KONTAN.CO.ID - JAKARTA. Indeks Harga Saham Gabungan (IHSG) anjlok 1,50% ke level 5.966,86 pada sesi I perdagangan Jumat (31/1). Bahkan, IHSG sempat menyentuh level 5.957,11 yang menjadi tingkat terendah sebulan terakhir.

Analis Jasa Utama Capital Sekuritas Chris Apriliony mengatakan, penurunan IHSG pada sesi I perdagangan hari ini disebabkan oleh kekhawatiran investor terhadap pertumbuhan ekonomi China.

Baca Juga: Update IHSG: Bursa rontok, seluruh sektor merah membara (31/1 - 14:20 WIB)


"Pertumbuhan ekonomi negara ini diprediksi akan kembali turun akibat virus Corona yang melanda serta penyebarannya," kata Chris saat dihubungi Kontan.co.id, Jumat (31/1).

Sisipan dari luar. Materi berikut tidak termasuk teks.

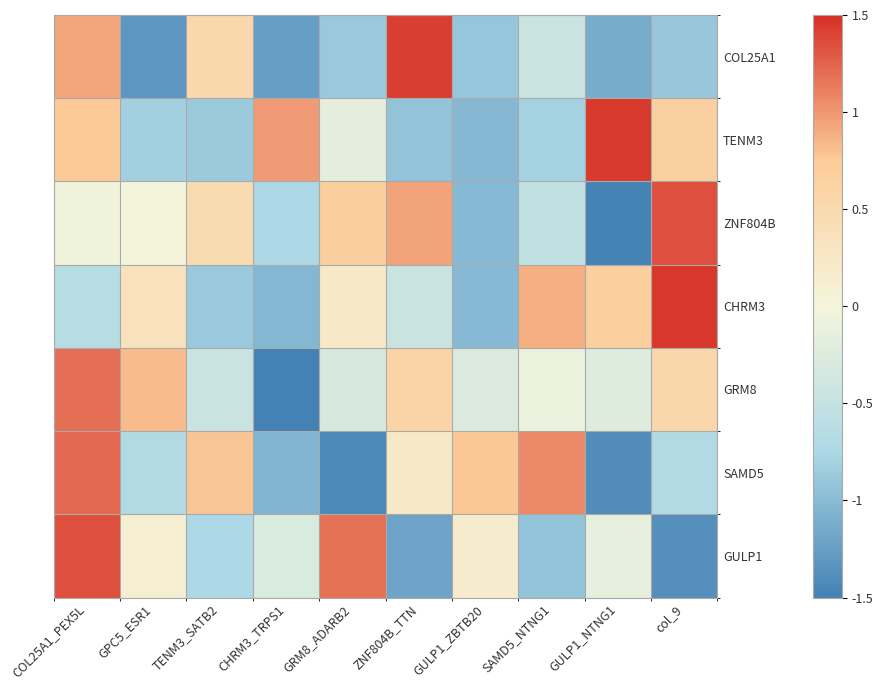

Which has a higher value, GPC5_ESR1 or ZNF804B_TTN?

ZNF804B_TTN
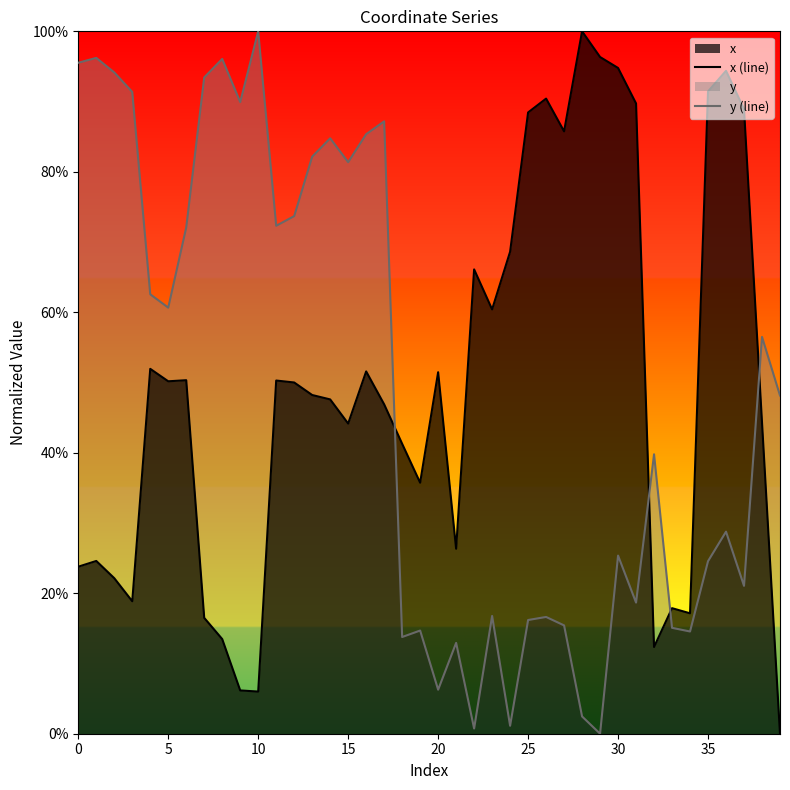

Is it true that y (line) equals 0.6 at 32?

False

Seorang ekonom pemerintah China pada Rabu (29/1) mengatakan, pertumbuhan ekonomi China bisa turun menjadi 5% atau bahkan lebih rendah karena wabah virus Corona. 

Berdasarkan Peta Penyebaran Virus Corona atau 2019-nCoV, per 30 Januari 2020 pukul 21.30 WIB,, virus ini telah merenggut 213 nyawa dan menyebar ke lebih dari 15 negara.

Baca Juga: Net sell asing Rp 515,373 miliar, IHSG jatuh 1,50% ke 5.966,86 di sesi I perdagangan

Kepala Federal Reserve (The Fed) Jerome Powell juga mengakui risiko perlambatan pertumbuhan ekonomi China dalam jangka pendek karena virus Corona, termasuk perekonomian Amerika Serikat.